Николай с минуту молчал, а затем начал быстро говорить низким срывающимся голосом:
— Эти черти, они меня тоже достали! Я чувствовал, что меня ненавидят, но не понимал, за что? Ведь я, как лошадь, таскал приборы, мешки с породой, потом ночами сидел, отчёты строчил. Хотел, чтобы как у людей: ну заработал я — так отдайте то, что положено! А они: «Ты, говорят, мечтаешь о хорошей экспедиции — тогда сиди, помалкивай! Не любит начальство тех, кто требует». Я десять лет промучился, а потом решил: всё, хватит! Набегался! И уехал сюда. Здесь как раз набирали проводников для туристических групп. Мне это дело понравилось. Вначале детей водил, я к тому времени в тайге себя чувствовал, как дома. С детьми интересно было. Они слушают, уважают, хотят подражать… Но и тут меня выжили! Мамаша одного пацана на меня кляузу написала, мол, заставил её отпрыска рисковать собой, чуть не угробил. А на самом деле всё наоборот было: я его из реки вытащил, когда он, дурак, без страховки полез, и смыло его потоком. Но когда мне руководитель турклуба бумажку эту показал — я никому ничего доказывать не стал, развернулся и ушёл. И теперь — сам себе хозяин! Что летом заготовлю — на том зиму и проживу! Никому не мешаю, ни у кого ничего не прошу.
Николай тяжело вздохнул и встал, чтобы подбросить в печку дров.
— И всё равно, не любят меня в посёлке, опять выжить хотят! Говорят, чужой я им, ни с кем не общаюсь, никого с собой в тайгу не беру. Был у меня друг — хороший, честный. Но женился два года назад. И теперь, сам понимаешь, другим стал. Правильным…
Печка распалилась почти докрасна. Но Николай закинул в неё ещё пару поленьев и, довольный, что дров должно хватить до утра, вновь улёгся на кровать.
— А я тоже снимаю видеокамерой! — вдруг объявил Николай с гордостью, повернувшись лицом к Андрею. — Камера старая, но цвет у неё хороший. Я тебе покажу, когда в Чару приедем!
— С удовольствием! — с радостью согласился Андрей. Он, конечно, понимал, что теперь придётся завтра вместо сна всю ночь смотреть любительские съёмки Николая, но ему действительно было интересно.
— Там есть кадры, снятые как раз на том ручье, где Виктор упал. Я тебе покажу, чтобы убедиться!
— Хорошо! — с готовностью сказал Андрей. — А травертиновые источники ты снимал? Очень хотелось бы посмотреть то, до чего мы с Витькой так и не дошли!
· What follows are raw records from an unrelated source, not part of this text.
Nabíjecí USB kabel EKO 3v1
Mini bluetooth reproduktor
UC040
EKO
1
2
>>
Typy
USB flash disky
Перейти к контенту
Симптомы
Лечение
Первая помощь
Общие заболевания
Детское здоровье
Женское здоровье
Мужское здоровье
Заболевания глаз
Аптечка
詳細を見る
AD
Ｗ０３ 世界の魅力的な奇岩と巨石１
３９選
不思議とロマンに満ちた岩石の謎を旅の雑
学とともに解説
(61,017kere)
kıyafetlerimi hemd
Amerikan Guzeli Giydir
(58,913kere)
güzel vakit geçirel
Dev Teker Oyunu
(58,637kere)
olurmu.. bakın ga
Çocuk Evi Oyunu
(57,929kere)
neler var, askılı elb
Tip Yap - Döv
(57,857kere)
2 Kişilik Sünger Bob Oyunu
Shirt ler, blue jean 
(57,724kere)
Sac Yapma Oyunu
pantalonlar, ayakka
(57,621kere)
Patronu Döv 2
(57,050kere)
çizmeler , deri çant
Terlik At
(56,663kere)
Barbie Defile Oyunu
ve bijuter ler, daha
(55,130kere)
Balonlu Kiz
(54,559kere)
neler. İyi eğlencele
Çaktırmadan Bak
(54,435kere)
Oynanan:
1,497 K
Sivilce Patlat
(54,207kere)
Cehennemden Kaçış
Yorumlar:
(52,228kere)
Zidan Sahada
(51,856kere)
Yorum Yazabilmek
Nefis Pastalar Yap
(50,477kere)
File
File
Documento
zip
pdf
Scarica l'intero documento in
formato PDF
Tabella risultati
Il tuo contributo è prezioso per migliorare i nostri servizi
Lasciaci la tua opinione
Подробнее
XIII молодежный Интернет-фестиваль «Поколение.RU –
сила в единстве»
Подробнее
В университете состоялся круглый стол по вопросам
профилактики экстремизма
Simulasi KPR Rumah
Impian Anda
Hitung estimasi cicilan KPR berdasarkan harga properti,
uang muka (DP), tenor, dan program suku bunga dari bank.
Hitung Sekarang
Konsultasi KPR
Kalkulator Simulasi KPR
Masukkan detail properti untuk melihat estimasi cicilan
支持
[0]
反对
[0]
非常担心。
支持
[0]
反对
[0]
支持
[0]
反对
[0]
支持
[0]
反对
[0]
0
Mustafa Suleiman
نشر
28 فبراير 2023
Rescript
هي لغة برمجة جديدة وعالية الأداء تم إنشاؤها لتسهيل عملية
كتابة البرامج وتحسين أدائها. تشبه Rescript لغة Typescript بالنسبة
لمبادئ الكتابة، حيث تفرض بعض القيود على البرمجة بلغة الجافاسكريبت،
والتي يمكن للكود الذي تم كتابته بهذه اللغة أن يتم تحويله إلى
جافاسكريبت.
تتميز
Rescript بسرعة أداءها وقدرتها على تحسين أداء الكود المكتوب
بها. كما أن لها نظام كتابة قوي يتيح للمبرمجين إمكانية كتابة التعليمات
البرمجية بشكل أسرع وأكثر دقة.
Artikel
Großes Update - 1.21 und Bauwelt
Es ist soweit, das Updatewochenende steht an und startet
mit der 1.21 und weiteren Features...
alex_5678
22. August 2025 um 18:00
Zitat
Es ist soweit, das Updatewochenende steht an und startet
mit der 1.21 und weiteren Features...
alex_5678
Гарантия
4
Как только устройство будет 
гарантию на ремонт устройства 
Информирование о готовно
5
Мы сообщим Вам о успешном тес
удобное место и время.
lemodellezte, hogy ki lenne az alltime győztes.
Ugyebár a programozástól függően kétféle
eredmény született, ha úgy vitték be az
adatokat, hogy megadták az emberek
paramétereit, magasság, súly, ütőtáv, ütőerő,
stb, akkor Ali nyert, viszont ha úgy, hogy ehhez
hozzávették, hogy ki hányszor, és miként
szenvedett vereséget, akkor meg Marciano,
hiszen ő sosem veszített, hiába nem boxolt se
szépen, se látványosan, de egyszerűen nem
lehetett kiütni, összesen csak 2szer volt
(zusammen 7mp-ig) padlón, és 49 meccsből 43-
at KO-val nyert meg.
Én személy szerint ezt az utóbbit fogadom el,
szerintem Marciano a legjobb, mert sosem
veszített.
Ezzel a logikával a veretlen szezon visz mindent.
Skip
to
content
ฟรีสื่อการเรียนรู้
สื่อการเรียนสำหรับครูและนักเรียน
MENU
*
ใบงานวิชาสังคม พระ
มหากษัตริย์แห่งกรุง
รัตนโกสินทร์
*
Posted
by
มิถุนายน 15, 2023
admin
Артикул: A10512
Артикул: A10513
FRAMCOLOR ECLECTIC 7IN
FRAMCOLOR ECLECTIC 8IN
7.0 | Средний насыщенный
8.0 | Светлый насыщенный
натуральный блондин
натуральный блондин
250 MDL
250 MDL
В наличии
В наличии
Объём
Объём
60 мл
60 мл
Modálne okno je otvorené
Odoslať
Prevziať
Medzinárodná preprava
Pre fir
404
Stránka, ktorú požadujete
— А как же! Золотой Каскад на Эймнахе, вулканы снимал — Сыню и Аку.
— Ура! Хоть твоими глазами увижу! — искренне обрадовался Андрей.
Потом Николай замолчал. Андрей понял, что он вспоминал какой-то эпизод из своей жизни, о котором не хотелось говорить вслух. Возможно, что мысленно он опять переживал несправедливое к себе отношение со стороны руководителя турклуба или начальника геологической партии, вновь и вновь возвращался к событиям, заставившим его отвернуться от людей и стать одиноким таёжным отшельником. И Андрей решил не мешать ему, тем более что глаза у него начали закрываться.